Some key questions organisations have to ask themselves while building the AI.
- What is the mission of AI?
- What kind of data will it handle? How sensitive is it? How impactful is it?
- What is its impact on the customers who can be patients?
- What kind of impact? Is it going to impact health? Mental health? Safety? Privacy? Others?
- What biases could it include?
- What kind of vulnerabilities can it potentially have if a data breach occurs? How will it impact the end-user?
It is, therefore, possible to mitigate these risks when designing and developing algorithms.
Integrating “Empathy and Ethics by Design”

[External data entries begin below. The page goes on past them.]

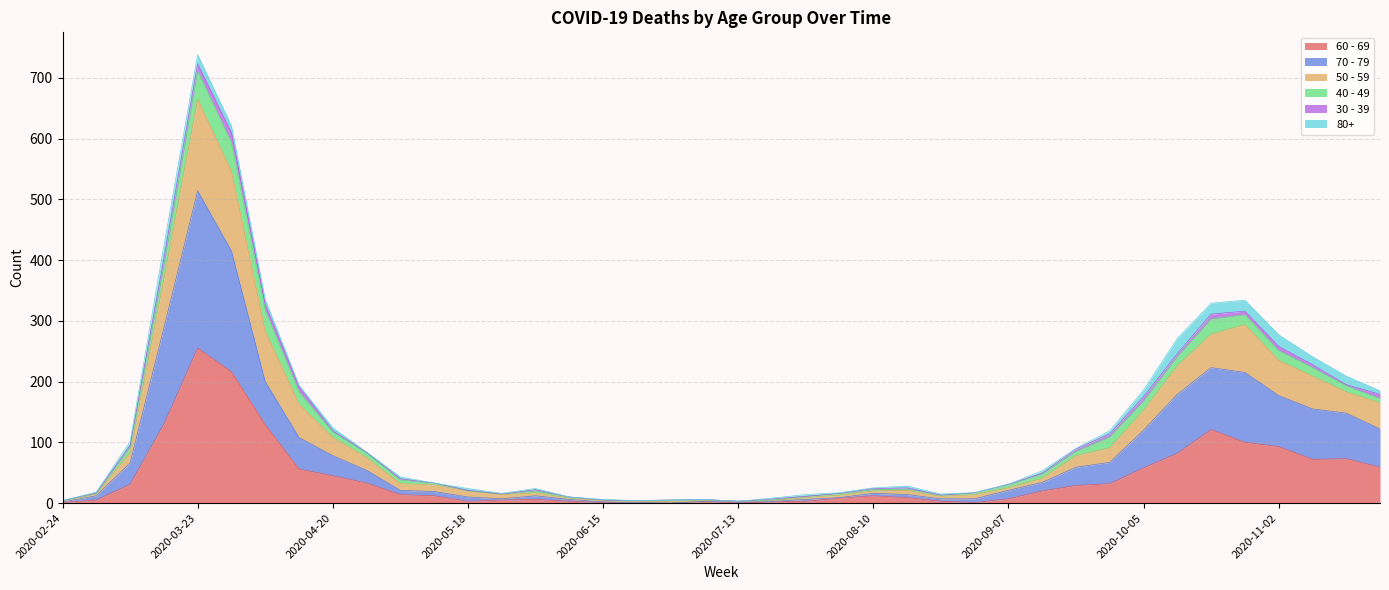

Does the chart have visible grid lines?

Yes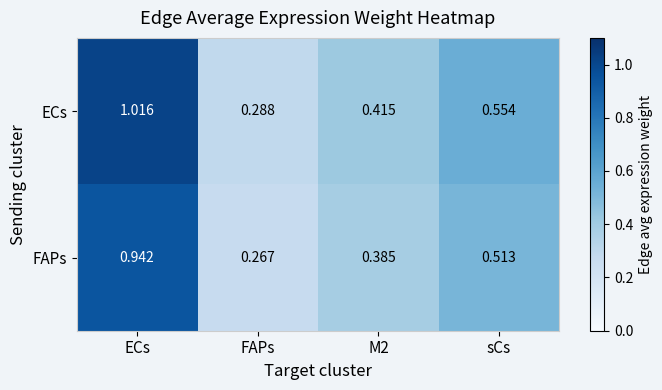

At M2, list the series in order from largest to smallest.

ECs, FAPs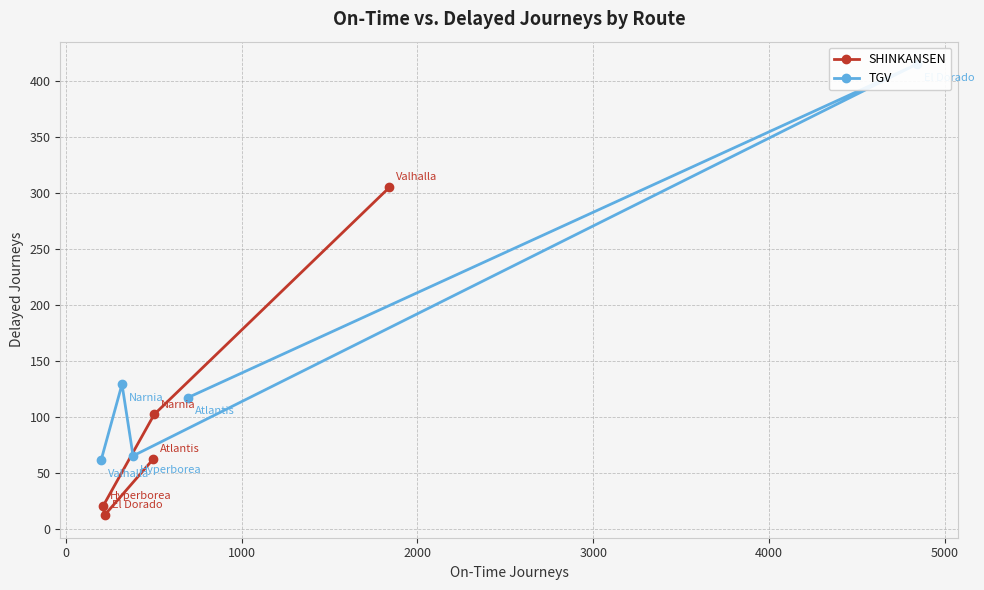

What is the value of the SHINKANSEN point at the 3rd from the left?

62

Using Artificial Intelligence to find patterns and inferences in large datasets is a powerful tool for advancing healthcare practices and diagnosis. Still, it should be noted that human intelligence is very different. Although prone to mistakes, errors, and biases, humans can be empathetic and this is essential for successful treatment. Healthcare is not just ones and zeros. Having humans in the decision-making process is crucial for addressing the biases brought about by data, conditions, and expected outputs. For example, to build an effective pandemic response, we need to consider diverse data sets from different races, ethnicity, prehistoric medical conditions, socio-economic backgrounds.
AI design and development at the moment require governance. A governance model has to be based on empathy, ethics, and an understanding of the risks to patient health, both mental or physical. Empathy and ethics are two important aspects of what makes us human, and they need to be integrated into artificial intelligence. Healthcare equality is a critical need around the world, and it can be achieved by mitigating biases and utilizing empathetic, ethical AI.
Creating empathy by design means, in other terms, forgetting the assumptions we have, bringing in diverse perspectives, and building with the patient’s safety, privacy, and security in mind.
Intellect Data Governance
Data governance is key to achieving clarity and authenticity on which the quality of AI can be built. AI is heavily dependent on data quality, data integrity, patient data privacy and security. Data governance is only possible by collecting and analysing multi-stakeholder feedback and diverse perspectives. This means that feedback and perspectives must be sought from data scientists, stakeholders, data analysts, IT professionals, privacy leaders, legal counsel, and ethics leaders. Only then can we expect holistic, realistic, and sustainable governance.
AI offers incredible potential to help us push the boundaries of global healthcare quality. However, there is still much work to ensure that decisions, diagnoses and communications include diverse human perspectives. Modern healthcare requires a collaborative and synergistic approach of human intelligence, emotional intelligence, and ethical intelligence in order to be truly successful.
Integrating “continuous learning and communications”
We have a lot to do, think about, and discuss when it comes to artificial intelligence. In terms of evolving, learning, and implementing, artificial intelligence still has a long way to go. For this to happen, learning from one another is crucial, as well as communicating ideas and innovations. Communities like MKAI provide an excellent potential for communication, contribution, and collaboration. It brings people together from multiple skills, expertise, and backgrounds. This initiative is significant to build intellectual innovation in AI.